Doppler Shift/ Doppler effect!! HELP

1. A police car is traveling at a constant speed of 110. km/h with a radar gun which generates and detects radiowaves. The police car and the ambulance drive directly towards each other. The radar gun produces radiowaves with a wavelength of 0.0440 m.
An ambulance is traveling at 64.0 km/h towards an intersection
The ambulance has a siren which produces sound at a frequency of 4.30 kHz. Assume the speed of sound in air is 340. m/s.

(i) What is the relative speed between the police car and the ambulance?

(ii) What doppler shift (Δf = f′–f) is detected by the radar gun after the radiowave has been reflected by the ambulance?

## Homework Equations

relative speed = v1 + v2

f obs = fs ((vw + v obs) / (vw + vs))
Vw = 340 m/s (speed of sound...)
v obs = 64km/h (17.778 m/s)
vs = 110 km/h (30.556 m/s)
fs = 4.3 kHz

(Δf = f′–f)
f = 4.3 kHz

v = fλ (I got λ = 0. 044 so what am I using it for??)

## The Attempt at a Solution

A) Easy 110 +64 = 174 km/h

B) The problem child.
I plug in with the equation above, with + because the ambulance and the police are moving towards each other, but I don't get the right answer (2,200 Hz)
I know I need to find Δf, but how do I go about to find it? Why is this equation not working, and which equation am I meant to use? Whats the radar wavelength for? How do I implement it?

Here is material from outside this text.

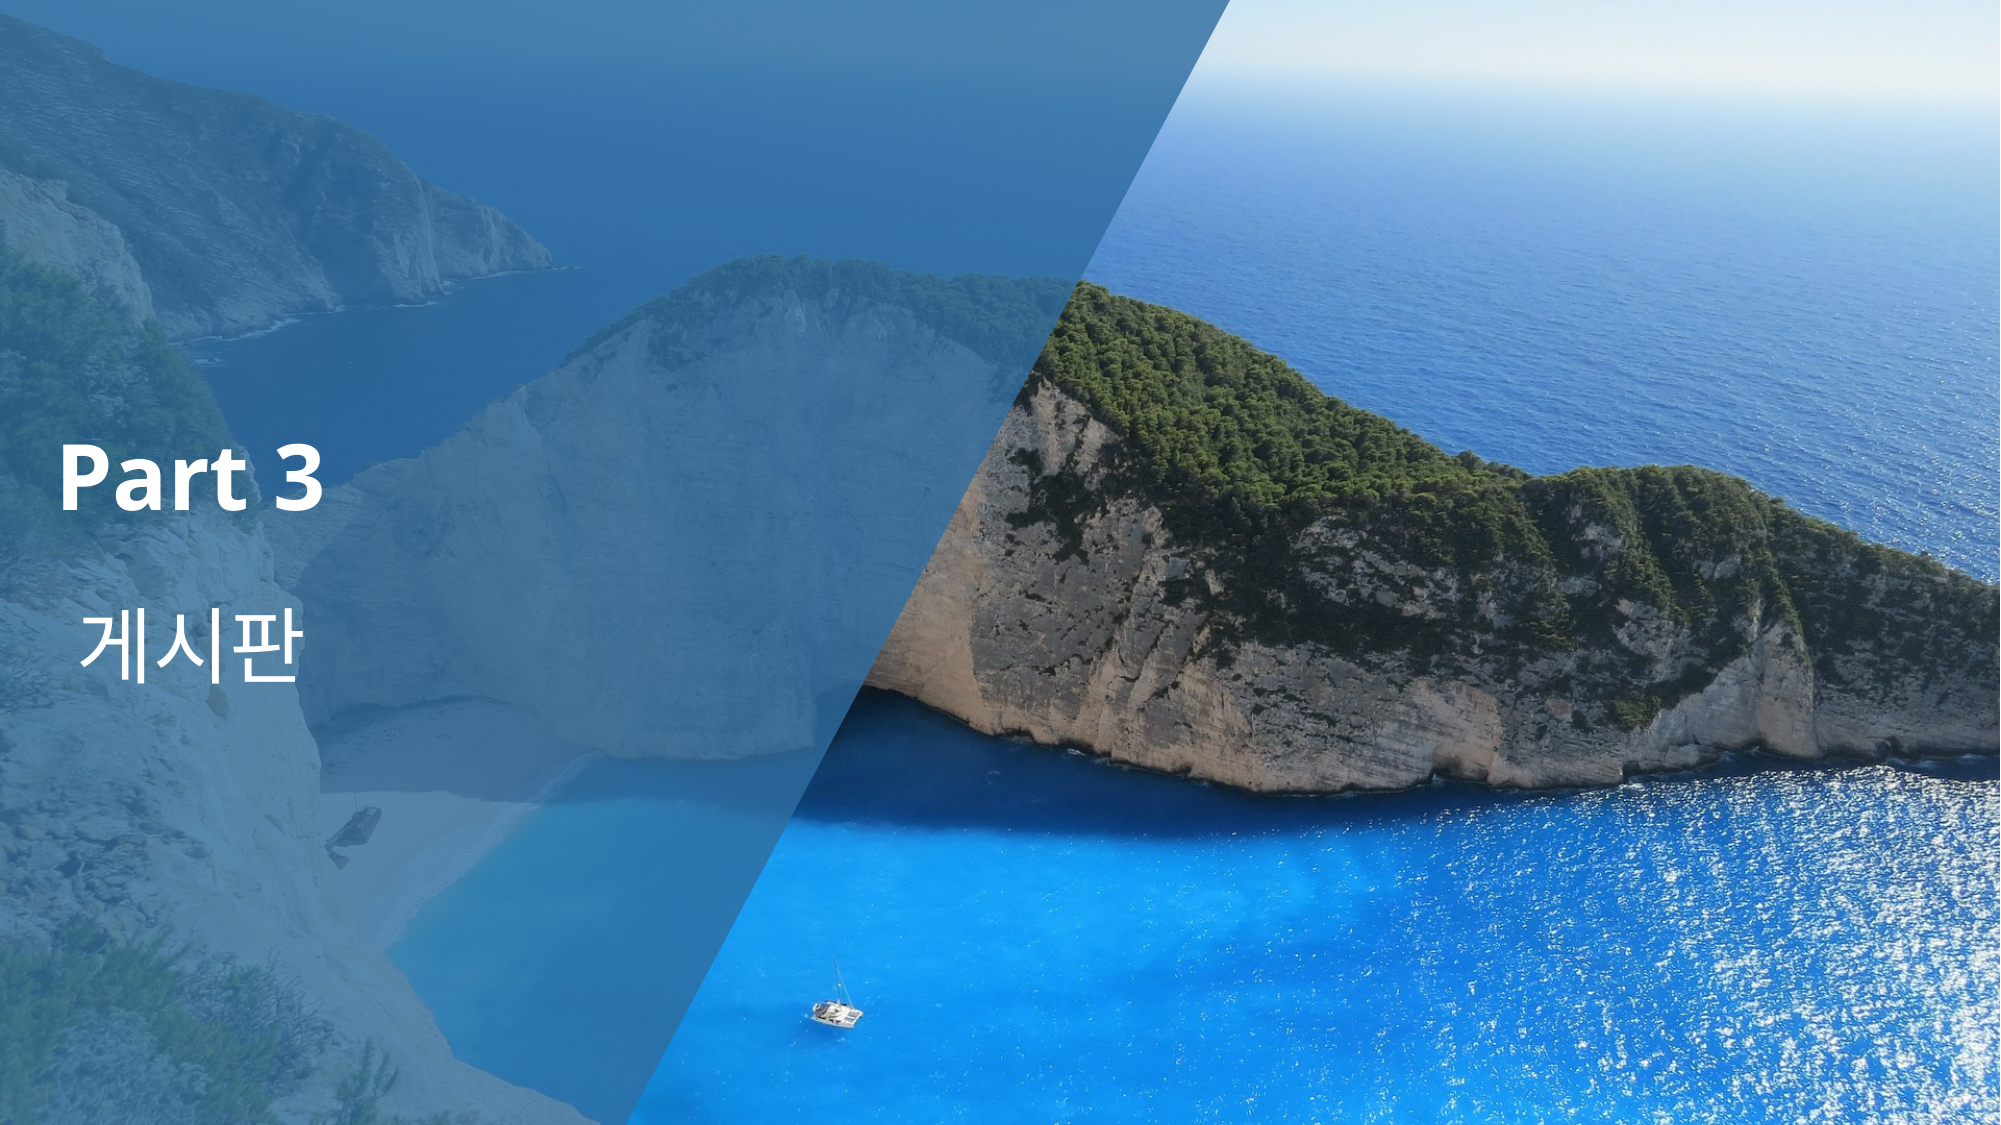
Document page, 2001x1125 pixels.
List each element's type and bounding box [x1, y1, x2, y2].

picture [1230, 0, 2000, 1125]
text_box [0, 0, 1230, 1125]
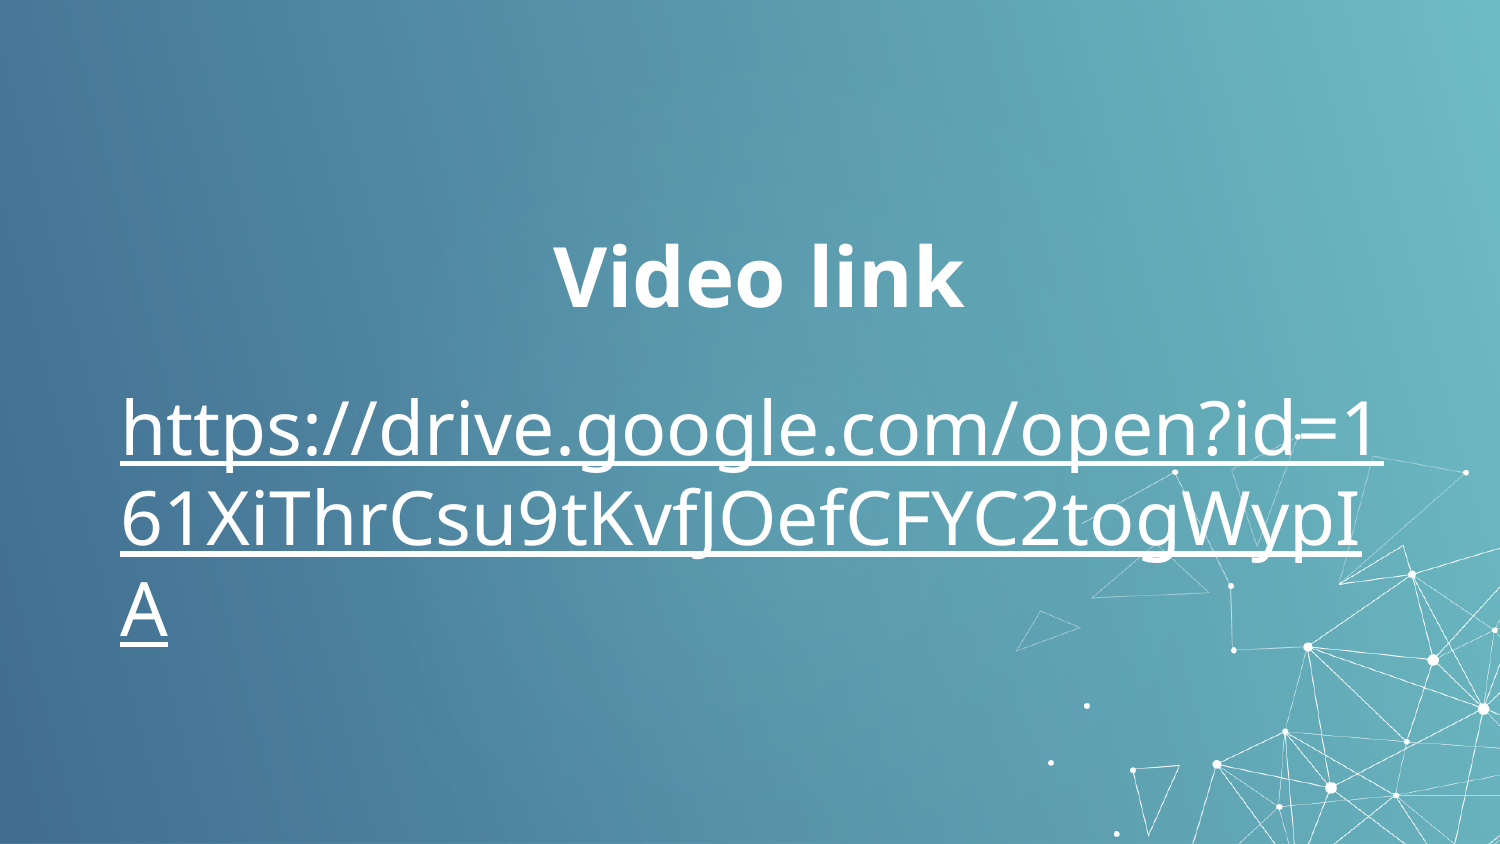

Any help would be much appreciated!!

## Answers and Replies

f obs = fs ((vw + v obs) / (vw + vs))
Vw = 340 m/s (speed of sound...)
v obs = 64km/h (17.778 m/s)
vs = 110 km/h (30.556 m/s)
fs = 4.3 kHz

you have taken a wrong value of Vs. Check it.

you have taken a wrong value of Vs. Check it.

What do you mean?
I don't understand.
Vs is the source, and the ambulance is the source of the siren sound.
It is travelling towards the observer which is the police car (with the radar detector of λ wavelength)....

If the ambulance isn't the source, then what is? The police car?
Then the ambulance is the observer?
I'm so confused....

The sound wave is changing frequency twice. One the frequency observed by the observor in ambulance. Another one is the that observed b ht observor in the police car(that is radar detector). So the equation

f obs = fs ((vw + v obs) / (vw + vs))

will be used twice.

NOTE: Use the values of Vs and Vobs carefully as the observor and the source is changing and keep in mind when the value will be taken negative/positive

Okay,
so I'm meant to use the equation twice.

In that case,
f obs (police) = fs (( vw + vobs) / (vw + vs ) )

I keep fs = 4.3kHz and as both sources are still going towards each other (+)
vw = 340 m/s
V obs (detector) = v = fλ = 4,300 * 0.044 = 189.2 km/h (???) (52.56 m/s)
Vs = 64 km/ h (17.778 m/s)

f (obs police) = 4.718 kHz

f obs (ambulance) = fs (( vw + vobs) / (vw + vs ) )

As above keep vw and (+)
v/λ = fs = 110 km/h * 0.044 = 1.34 kHz (???)
Swap Vobs = 64 km/h (17.778 m/s)
vs (police) = 110 km/h (30.558 m/s)

f (obs ambulance) = 1.293 kHz

Δf = 4.718 - 1.293 = 3.42 kHz ??? (not the right answer of 2,200 Hz)...

Mind pointing out what I'm getting wrong?

I give up.
Don't get it.
Good luck to the rest!